*Stored entries*:
━━━━━━

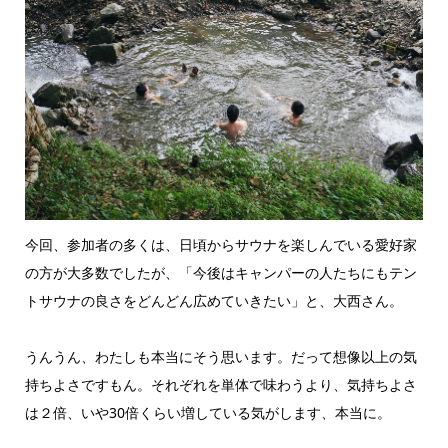
今回、参加者の多くは、日頃からサウナを楽しんでいる愛好家
の方が大多数でしたが、「今後はキャンパーの人たちにもテン
トサウナの良さをどんどん広めていきたい」と、大西さん。
うんうん、わたしも本当にそう思います。だって想像以上の気
持ちよさですもん。それぞれを単体で味わうより、気持ちよさ
は２倍、いや30倍くらい増している気がします、本当に。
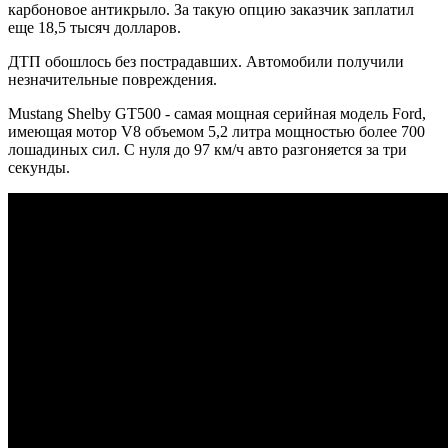
карбоновое антикрыло. За такую опцию заказчик заплатил
еще 18,5 тысяч долларов.
ДТП обошлось без пострадавших. Автомобили получили
незначительные повреждения.
Mustang Shelby GT500 - самая мощная серийная модель Ford,
имеющая мотор V8 объемом 5,2 литра мощностью более 700
лошадиных сил. С нуля до 97 км/ч авто разгоняется за три
секунды.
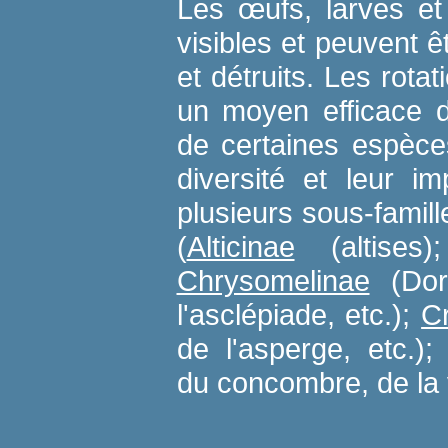
Les œufs, larves et
visibles et peuvent
et détruits. Les rota
un moyen efficace d
de certaines espèce
diversité et leur i
plusieurs sous-famil
(
Alticinae
(altises
Chrysomelinae
(Dor
l'asclépiade, etc.);
C
de l'asperge, etc.)
du concombre, de la v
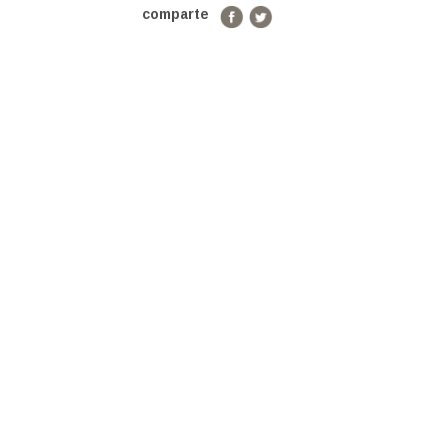
comparte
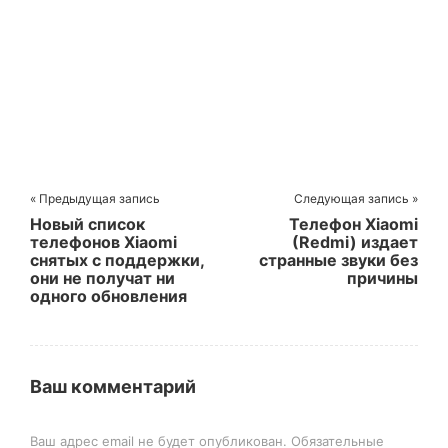
« Предыдущая запись
Следующая запись »
Новый список
Телефон Xiaomi
телефонов Xiaomi
(Redmi) издает
снятых с поддержки,
странные звуки без
они не получат ни
причины
одного обновления
Ваш комментарий
Ваш адрес email не будет опубликован.
Обязательные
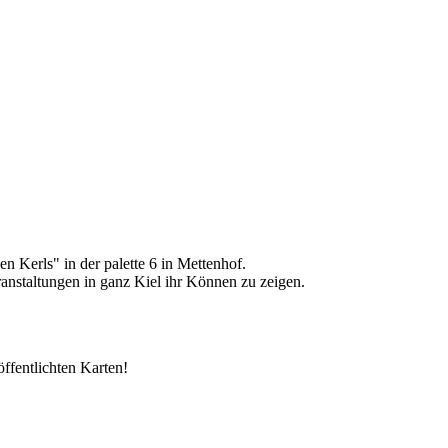
len Kerls" in der palette 6 in Mettenhof.
anstaltungen in ganz Kiel ihr Können zu zeigen.
röffentlichten Karten!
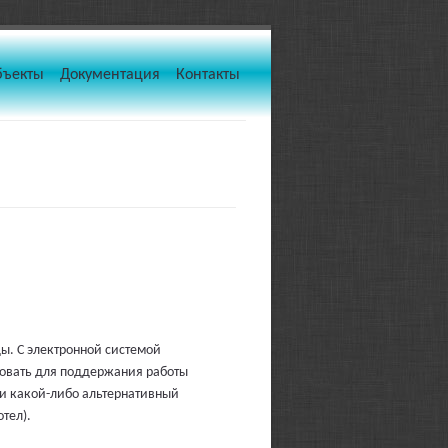
бъекты
Документация
Контакты
ы. С электронной системой
зовать для поддержания работы
о и какой-либо альтернативный
тел).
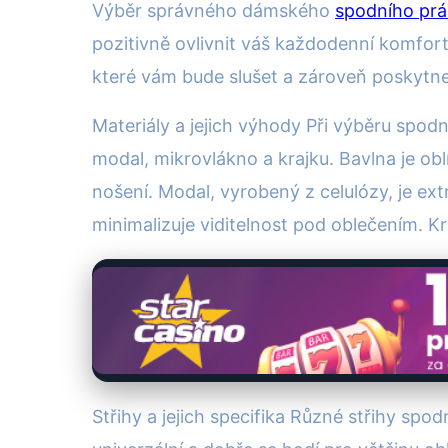
Výběr správného dámského
spodního prá
pozitivně ovlivnit váš každodenní komfort
které vám bude slušet a zároveň poskytn
Materiály a jejich výhody Při výběru spod
modal, mikrovlákno a krajku. Bavlna je ob
nošení. Modal, vyrobený z celulózy, je ext
minimalizuje viditelnost pod oblečením. 
Střihy a jejich specifika Různé střihy spo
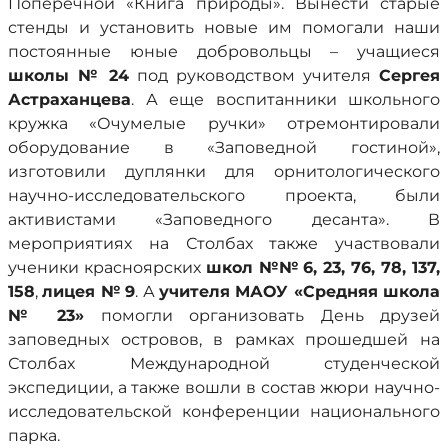
Поперечной «Книга природы». Вынести старые
стенды и установить новые им помогали наши
постоянные юные добровольцы – учащиеся
школы №
24
под руководством учителя
Сергея
Астраханцева
. А еще воспитанники школьного
кружка «Очумелые ручки» отремонтировали
оборудование в «Заповедной гостиной»,
изготовили дуплянки для орнитологического
научно-исследовательского проекта, были
активистами «Заповедного десанта». В
мероприятиях на Столбах также участвовали
ученики красноярских
школ №№
6, 23, 76, 78, 137,
158
,
лицея № 9
. А
учителя МАОУ «Средняя школа
№ 23»
помогли организовать День друзей
заповедных островов, в рамках прошедшей на
Столбах Международной студенческой
экспедиции, а также вошли в состав жюри научно-
исследовательской конференции национального
парка.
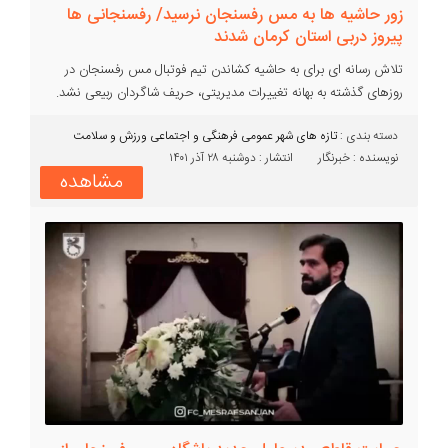
زور حاشیه ها به مس رفسنجان نرسید/ رفسنجانی ها
پیروز دربی استان کرمان شدند
تلاش رسانه ای برای به حاشیه کشاندن تیم فوتبال مس رفسنجان در
روزهای گذشته به بهانه تغییرات مدیریتی، حریف شاگردان ربیعی نشد.
دسته بندی :‌
تازه های شهر
عمومی
فرهنگی و اجتماعی
ورزش و سلامت
نویسنده : خبرنگار
انتشار : دوشنبه ۲۸ آذر ۱۴۰۱
مشاهده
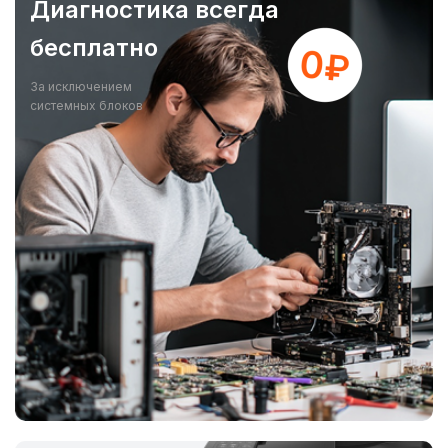
Диагностика всегда
бесплатно
За исключением
системных блоков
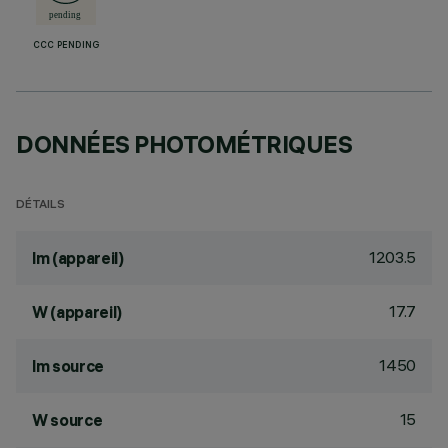
CCC PENDING
DONNÉES PHOTOMÉTRIQUES
DÉTAILS
1203.5
lm (appareil)
17.7
W (appareil)
1450
lm source
15
W source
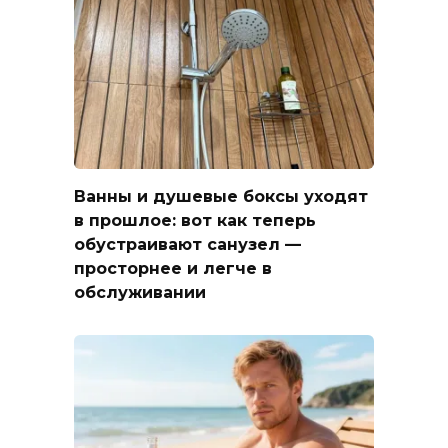
Ванны и душевые боксы уходят
в прошлое: вот как теперь
обустраивают санузел —
просторнее и легче в
обслуживании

━━━━━━

*Work task*:
Go through the entries and retype each one exactly, skipping any image.

*Solved problem*:
今回、参加者の多くは、日頃からサウナを楽しんでいる愛好家
の方が大多数でしたが、「今後はキャンパーの人たちにもテン
トサウナの良さをどんどん広めていきたい」と、大西さん。
うんうん、わたしも本当にそう思います。だって想像以上の気
持ちよさですもん。それぞれを単体で味わうより、気持ちよさ
は２倍、いや30倍くらい増している気がします、本当に。
карбоновое антикрыло. За такую опцию заказчик заплатил
еще 18,5 тысяч долларов.
ДТП обошлось без пострадавших. Автомобили получили
незначительные повреждения.
Mustang Shelby GT500 - самая мощная серийная модель Ford,
имеющая мотор V8 объемом 5,2 литра мощностью более 700
лошадиных сил. С нуля до 97 км/ч авто разгоняется за три
секунды.
Les œufs, larves et
visibles et peuvent
et détruits. Les rota
un moyen efficace d
de certaines espèce
diversité et leur i
plusieurs sous-famil
(
Alticinae
(altises
Chrysomelinae
(Dor
l'asclépiade, etc.);
C
de l'asperge, etc.)
du concombre, de la v
comparte
« Предыдущая запись
Следующая запись »
Новый список
Телефон Xiaomi
телефонов Xiaomi
(Redmi) издает
снятых с поддержки,
странные звуки без
они не получат ни
причины
одного обновления
Ваш комментарий
Ваш адрес email не будет опубликован.
Обязательные
len Kerls" in der palette 6 in Mettenhof.
anstaltungen in ganz Kiel ihr Können zu zeigen.
röffentlichten Karten!
бъекты
Документация
Контакты
ы. С электронной системой
зовать для поддержания работы
о и какой-либо альтернативный
тел).
Výběr správného dámského
spodního prá
pozitivně ovlivnit váš každodenní komfort
které vám bude slušet a zároveň poskytn
Materiály a jejich výhody Při výběru spod
modal, mikrovlákno a krajku. Bavlna je ob
nošení. Modal, vyrobený z celulózy, je ext
minimalizuje viditelnost pod oblečením. 
Střihy a jejich specifika Různé střihy spo
Поперечной «Книга природы». Вынести старые
стенды и установить новые им помогали наши
постоянные юные добровольцы – учащиеся
школы №
24
под руководством учителя
Сергея
Астраханцева
. А еще воспитанники школьного
кружка «Очумелые ручки» отремонтировали
оборудование в «Заповедной гостиной»,
изготовили дуплянки для орнитологического
научно-исследовательского проекта, были
активистами «Заповедного десанта». В
мероприятиях на Столбах также участвовали
ученики красноярских
школ №№
6, 23, 76, 78, 137,
158
,
лицея № 9
. А
учителя МАОУ «Средняя школа
№ 23»
помогли организовать День друзей
заповедных островов, в рамках прошедшей на
Столбах Международной студенческой
экспедиции, а также вошли в состав жюри научно-
исследовательской конференции национального
парка.
زور حاشیه ها به مس رفسنجان نرسید/ رفسنجانی ها
پیروز دربی استان کرمان شدند
تلاش رسانه ای برای به حاشیه کشاندن تیم فوتبال مس رفسنجان در
روزهای گذشته به بهانه تغییرات مدیریتی، حریف شاگردان ربیعی نشد.
دسته بندی :‌
تازه های شهر
عمومی
فرهنگی و اجتماعی
ورزش و سلامت
نویسنده : خبرنگار
انتشار : دوشنبه ۲۸ آذر ۱۴۰۱
مشاهده
Диагностика всегда
бесплатно
За исключением
системных блоков
CCC PENDING
DONNÉES PHOTOMÉTRIQUES
DÉTAILS
1203.5
lm (appareil)
17.7
W (appareil)
1450
lm source
15
W source
Ванны и душевые боксы уходят
в прошлое: вот как теперь
обустраивают санузел —
просторнее и легче в
обслуживании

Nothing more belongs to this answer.